● **TRY IT**
Print all of the data exactly, but drop the pictures.
LISTED ENTRIES below:
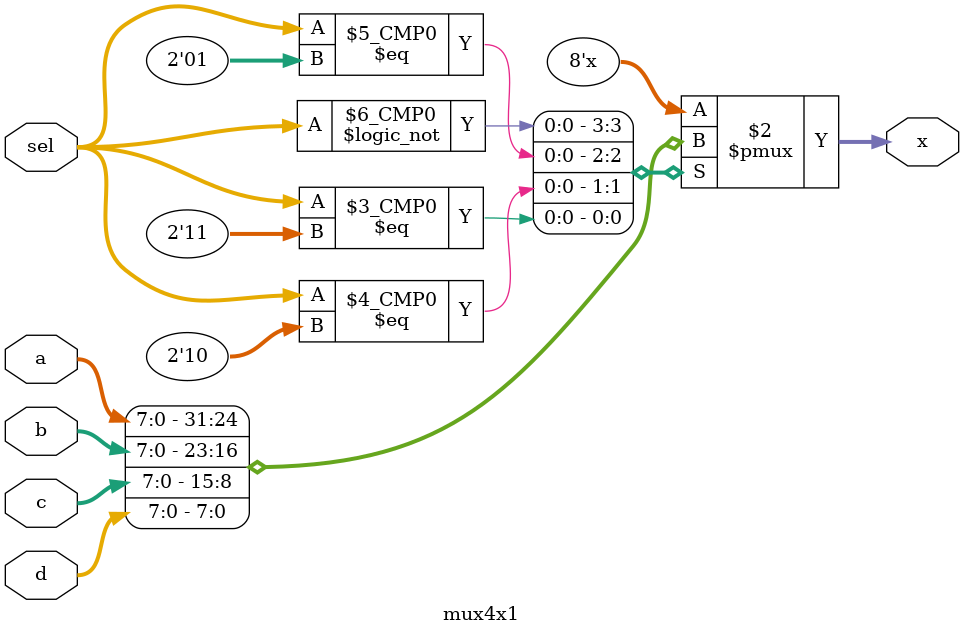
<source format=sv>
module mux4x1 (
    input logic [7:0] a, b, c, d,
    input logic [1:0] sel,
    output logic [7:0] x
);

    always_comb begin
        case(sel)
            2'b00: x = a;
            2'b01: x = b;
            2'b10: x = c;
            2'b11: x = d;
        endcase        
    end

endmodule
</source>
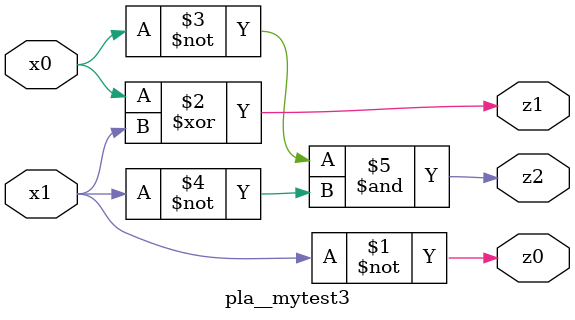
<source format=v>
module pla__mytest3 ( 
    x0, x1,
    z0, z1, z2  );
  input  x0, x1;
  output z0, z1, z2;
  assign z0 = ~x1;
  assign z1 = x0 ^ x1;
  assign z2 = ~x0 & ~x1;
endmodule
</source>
End of LISTED ENTRIES.
● **RESULT FOR THIS EXERCISE**
<source format=sv>
module mux4x1 (
    input logic [7:0] a, b, c, d,
    input logic [1:0] sel,
    output logic [7:0] x
);

    always_comb begin
        case(sel)
            2'b00: x = a;
            2'b01: x = b;
            2'b10: x = c;
            2'b11: x = d;
        endcase        
    end

endmodule
</source>
<source format=v>
module pla__mytest3 ( 
    x0, x1,
    z0, z1, z2  );
  input  x0, x1;
  output z0, z1, z2;
  assign z0 = ~x1;
  assign z1 = x0 ^ x1;
  assign z2 = ~x0 & ~x1;
endmodule
</source>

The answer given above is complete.